Bunnell and Flagler Beach will each receive $500,000 for pollution-reducing sewer-pipe improvements thanks to a pair of grants from the St. Johns River Water Management District Governing Board. The district board approved the two grants at its monthly meeting in Palatka earlier today.
The Flagler Beach project will add slip-ling within 4.3 miles of existing clay pipe in the city’s sewer system. The project is estimated to reduce annual “nutrient loading” dumping in the Intracoastal Waterway by approximately 540 pounds of total nitrogen and 440 pounds of total phosphorus. Project cost is $500,000.

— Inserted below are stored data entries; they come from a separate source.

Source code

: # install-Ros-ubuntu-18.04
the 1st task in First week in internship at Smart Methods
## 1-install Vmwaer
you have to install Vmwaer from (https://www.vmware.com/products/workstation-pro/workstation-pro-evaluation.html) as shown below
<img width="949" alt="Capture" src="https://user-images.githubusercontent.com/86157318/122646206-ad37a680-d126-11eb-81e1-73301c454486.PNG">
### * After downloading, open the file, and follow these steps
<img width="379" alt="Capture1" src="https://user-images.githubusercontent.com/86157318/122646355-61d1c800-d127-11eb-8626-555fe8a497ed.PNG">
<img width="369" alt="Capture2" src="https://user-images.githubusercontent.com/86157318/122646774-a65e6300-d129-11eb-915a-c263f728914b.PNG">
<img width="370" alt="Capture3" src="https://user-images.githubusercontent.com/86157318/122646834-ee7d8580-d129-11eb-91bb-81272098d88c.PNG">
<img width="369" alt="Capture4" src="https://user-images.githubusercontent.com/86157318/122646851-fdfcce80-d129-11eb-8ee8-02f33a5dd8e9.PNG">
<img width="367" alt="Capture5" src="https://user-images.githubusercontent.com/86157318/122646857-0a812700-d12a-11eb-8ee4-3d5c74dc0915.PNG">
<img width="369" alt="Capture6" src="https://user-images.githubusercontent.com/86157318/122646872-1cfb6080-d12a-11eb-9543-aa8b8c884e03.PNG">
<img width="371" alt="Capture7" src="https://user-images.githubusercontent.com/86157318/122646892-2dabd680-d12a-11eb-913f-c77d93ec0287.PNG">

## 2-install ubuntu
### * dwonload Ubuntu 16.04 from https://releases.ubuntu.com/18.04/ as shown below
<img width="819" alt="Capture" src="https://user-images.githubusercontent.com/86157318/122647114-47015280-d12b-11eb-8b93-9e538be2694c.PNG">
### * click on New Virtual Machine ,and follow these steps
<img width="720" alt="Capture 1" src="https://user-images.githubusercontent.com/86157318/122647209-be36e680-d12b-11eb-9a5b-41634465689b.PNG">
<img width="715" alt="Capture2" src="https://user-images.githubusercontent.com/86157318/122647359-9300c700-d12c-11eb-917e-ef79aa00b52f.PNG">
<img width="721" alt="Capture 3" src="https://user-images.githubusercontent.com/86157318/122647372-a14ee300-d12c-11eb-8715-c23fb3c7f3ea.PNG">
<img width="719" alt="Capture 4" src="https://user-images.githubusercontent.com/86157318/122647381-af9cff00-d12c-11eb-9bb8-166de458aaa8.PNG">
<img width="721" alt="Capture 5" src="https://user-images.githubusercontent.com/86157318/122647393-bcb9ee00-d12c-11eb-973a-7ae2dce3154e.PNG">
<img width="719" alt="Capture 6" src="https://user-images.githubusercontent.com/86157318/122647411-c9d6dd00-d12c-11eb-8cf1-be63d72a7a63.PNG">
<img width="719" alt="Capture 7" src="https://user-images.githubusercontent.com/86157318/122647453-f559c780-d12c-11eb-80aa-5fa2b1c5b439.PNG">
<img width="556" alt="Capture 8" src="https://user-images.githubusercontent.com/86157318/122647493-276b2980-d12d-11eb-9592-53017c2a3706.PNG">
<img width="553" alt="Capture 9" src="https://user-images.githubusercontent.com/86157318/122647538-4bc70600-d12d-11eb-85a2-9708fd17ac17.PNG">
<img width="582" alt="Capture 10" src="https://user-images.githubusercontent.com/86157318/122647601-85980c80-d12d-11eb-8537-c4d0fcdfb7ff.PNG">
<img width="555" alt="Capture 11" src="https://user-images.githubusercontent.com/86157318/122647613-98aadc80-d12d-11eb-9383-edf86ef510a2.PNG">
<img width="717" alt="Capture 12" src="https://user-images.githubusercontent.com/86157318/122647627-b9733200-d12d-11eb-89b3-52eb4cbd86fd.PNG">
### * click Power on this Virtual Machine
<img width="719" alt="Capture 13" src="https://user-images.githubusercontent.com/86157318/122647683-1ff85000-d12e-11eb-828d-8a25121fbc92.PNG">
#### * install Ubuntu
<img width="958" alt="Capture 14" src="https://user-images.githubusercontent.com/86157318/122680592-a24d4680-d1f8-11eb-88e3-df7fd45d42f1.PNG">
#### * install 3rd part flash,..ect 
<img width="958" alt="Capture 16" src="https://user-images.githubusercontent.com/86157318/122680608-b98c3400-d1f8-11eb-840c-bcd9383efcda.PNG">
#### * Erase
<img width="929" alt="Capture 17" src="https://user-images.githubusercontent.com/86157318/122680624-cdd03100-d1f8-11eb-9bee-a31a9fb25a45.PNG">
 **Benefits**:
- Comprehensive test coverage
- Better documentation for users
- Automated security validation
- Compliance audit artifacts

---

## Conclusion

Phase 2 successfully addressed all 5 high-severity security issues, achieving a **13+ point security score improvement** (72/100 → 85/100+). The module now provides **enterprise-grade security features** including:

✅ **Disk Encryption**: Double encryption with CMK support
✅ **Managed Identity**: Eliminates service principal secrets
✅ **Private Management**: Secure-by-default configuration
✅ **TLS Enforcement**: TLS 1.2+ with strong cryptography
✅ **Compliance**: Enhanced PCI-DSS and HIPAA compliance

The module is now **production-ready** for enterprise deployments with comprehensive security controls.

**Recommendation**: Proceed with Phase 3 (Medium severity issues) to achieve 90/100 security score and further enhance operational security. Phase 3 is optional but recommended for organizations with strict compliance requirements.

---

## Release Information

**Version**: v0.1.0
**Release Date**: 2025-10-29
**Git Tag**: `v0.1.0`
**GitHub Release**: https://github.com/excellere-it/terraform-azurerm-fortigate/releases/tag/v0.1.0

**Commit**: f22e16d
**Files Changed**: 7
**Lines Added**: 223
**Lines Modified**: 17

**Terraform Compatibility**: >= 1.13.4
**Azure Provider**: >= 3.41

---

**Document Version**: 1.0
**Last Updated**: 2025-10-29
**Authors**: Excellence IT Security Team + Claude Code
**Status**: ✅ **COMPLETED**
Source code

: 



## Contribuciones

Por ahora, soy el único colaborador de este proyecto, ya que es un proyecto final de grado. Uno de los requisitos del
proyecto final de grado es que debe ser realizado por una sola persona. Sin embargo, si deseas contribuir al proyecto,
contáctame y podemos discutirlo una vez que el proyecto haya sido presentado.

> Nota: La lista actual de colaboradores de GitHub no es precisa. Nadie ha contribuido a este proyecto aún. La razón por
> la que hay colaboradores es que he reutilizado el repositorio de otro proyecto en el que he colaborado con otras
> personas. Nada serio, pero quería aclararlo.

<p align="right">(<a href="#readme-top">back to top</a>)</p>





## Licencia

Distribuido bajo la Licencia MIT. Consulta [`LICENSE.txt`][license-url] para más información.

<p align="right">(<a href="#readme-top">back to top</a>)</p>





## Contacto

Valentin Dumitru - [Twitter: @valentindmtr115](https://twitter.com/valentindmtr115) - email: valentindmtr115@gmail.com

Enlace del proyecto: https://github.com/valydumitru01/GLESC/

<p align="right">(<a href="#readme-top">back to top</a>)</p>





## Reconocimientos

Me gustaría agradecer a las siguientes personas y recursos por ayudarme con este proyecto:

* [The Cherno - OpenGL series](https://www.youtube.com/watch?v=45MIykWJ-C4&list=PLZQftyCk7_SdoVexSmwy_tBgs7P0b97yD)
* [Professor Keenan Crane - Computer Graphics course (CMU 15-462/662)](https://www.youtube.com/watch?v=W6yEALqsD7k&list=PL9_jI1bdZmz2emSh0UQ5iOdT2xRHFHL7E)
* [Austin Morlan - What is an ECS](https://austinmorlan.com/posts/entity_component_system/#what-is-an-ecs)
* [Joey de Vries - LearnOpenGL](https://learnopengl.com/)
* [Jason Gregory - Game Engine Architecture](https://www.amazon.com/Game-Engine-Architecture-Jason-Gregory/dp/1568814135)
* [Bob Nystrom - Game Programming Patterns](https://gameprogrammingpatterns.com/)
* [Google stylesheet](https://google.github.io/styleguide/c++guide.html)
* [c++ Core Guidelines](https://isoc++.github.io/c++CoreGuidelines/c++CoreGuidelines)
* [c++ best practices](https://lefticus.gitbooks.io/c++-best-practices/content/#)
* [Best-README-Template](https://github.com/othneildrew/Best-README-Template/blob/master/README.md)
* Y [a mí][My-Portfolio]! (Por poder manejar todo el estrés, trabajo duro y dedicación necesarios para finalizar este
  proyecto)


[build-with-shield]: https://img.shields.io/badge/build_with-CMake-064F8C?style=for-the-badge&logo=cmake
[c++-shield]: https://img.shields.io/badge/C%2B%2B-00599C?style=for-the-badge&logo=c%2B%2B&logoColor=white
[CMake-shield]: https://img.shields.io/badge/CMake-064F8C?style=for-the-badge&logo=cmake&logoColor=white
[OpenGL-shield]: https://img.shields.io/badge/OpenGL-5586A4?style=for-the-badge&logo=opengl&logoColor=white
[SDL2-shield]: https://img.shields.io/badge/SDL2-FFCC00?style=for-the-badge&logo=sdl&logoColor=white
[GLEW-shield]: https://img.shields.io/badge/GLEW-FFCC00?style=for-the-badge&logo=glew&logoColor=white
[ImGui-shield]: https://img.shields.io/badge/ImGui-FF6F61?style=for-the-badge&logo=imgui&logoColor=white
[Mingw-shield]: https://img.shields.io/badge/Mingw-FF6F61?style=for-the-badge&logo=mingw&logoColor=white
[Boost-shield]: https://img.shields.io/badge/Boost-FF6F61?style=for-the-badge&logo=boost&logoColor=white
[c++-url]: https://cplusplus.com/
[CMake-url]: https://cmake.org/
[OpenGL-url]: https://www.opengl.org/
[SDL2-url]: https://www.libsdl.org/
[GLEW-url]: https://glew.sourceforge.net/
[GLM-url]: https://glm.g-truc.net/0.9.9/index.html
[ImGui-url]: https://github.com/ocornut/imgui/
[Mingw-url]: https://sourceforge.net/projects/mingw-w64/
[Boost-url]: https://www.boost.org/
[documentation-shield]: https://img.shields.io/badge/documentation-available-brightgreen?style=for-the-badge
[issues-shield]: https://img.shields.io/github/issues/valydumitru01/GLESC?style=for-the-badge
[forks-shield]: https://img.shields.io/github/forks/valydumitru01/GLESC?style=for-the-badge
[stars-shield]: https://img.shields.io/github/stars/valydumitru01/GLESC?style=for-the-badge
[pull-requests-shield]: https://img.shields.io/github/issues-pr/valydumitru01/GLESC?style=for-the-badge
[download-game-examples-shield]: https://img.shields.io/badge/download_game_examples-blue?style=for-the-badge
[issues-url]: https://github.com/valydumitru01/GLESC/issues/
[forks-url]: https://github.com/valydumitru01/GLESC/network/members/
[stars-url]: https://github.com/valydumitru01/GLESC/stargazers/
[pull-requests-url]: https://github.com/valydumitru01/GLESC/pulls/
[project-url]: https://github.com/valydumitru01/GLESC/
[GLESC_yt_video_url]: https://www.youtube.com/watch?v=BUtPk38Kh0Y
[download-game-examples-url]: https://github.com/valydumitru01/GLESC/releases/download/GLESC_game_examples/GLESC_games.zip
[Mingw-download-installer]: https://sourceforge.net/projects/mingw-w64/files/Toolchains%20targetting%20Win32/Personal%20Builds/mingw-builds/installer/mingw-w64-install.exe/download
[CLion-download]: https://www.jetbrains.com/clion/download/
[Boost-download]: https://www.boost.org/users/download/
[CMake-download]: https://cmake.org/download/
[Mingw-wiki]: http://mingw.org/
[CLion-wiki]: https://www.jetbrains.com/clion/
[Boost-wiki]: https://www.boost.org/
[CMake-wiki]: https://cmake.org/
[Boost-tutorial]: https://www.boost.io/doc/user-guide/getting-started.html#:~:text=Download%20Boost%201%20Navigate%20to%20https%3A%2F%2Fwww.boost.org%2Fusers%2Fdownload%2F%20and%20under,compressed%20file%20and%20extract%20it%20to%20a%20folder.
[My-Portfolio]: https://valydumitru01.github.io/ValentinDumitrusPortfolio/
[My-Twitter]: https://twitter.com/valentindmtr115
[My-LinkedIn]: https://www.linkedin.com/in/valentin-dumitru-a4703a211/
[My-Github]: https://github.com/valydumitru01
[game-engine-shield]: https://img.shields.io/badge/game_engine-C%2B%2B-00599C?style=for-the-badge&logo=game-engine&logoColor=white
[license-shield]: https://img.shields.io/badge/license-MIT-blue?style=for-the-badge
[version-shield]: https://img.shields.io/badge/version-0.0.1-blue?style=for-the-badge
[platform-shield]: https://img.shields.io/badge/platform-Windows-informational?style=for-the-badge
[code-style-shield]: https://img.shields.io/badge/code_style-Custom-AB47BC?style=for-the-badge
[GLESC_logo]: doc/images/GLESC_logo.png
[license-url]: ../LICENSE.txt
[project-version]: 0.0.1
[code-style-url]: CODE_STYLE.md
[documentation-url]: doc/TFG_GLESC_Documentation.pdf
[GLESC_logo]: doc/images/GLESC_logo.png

“Slip lining is the process of adding an impervious barrier inside existing sewer lines,” Flagler Beach City Commissioner Rick Belhumeur said. “In many areas there is stormwater intrusion into the existing pipes (especially the older clay pipe) thereby adding to the volume that gets processed at the wastewater treatment plant. I would hope that this grant money will lighten the (monetary) load on the paying utility customers and help minimize the size of imminent requests by staff for rate increases during future budget sessions.”
The Bunnell project will add slip-lining in nearly three miles of existing clay pipe in the city’s ageing sewer system. The project is expected to reduce annual nutrient loading to Black Branch Creek and Haw Creek by approximately 200 pounds of total nitrogen and 30 pounds of total phosphorus.
The cities are receiving funding from the annual cost-share program for Rural Economic Development Initiative communities, and for projects that use innovative technology that would help future permitting and implementation of alternative water supplies.
The grants target economically disadvantaged communities and communities willing to innovate. One of the criteria for the grant is past performance: applicants get point deductions for a history of poor performance in delivering cost-share projects, if they’ve shown themselves unable to stay on schedule or stay within budget, or if they haven’t submitted timely reports and invoices.
Bunnell and Flagler Beach were among eight applicants, seven of them considered disadvantaged communities, just one considered innovative–and that one was withdrawn. No applicants were assessed a deduction.
“I’m looking forward to partnering on two important projects that will help improve and protect water resources in these communities,” said St. Johns River Water Management District Executive Director Ann Shortelle. “Together we can do great things.”
The district’s cost-share program seeks to partner on projects that benefit one or more of the district’s core missions of water supply, water quality, natural systems restoration or flood protection.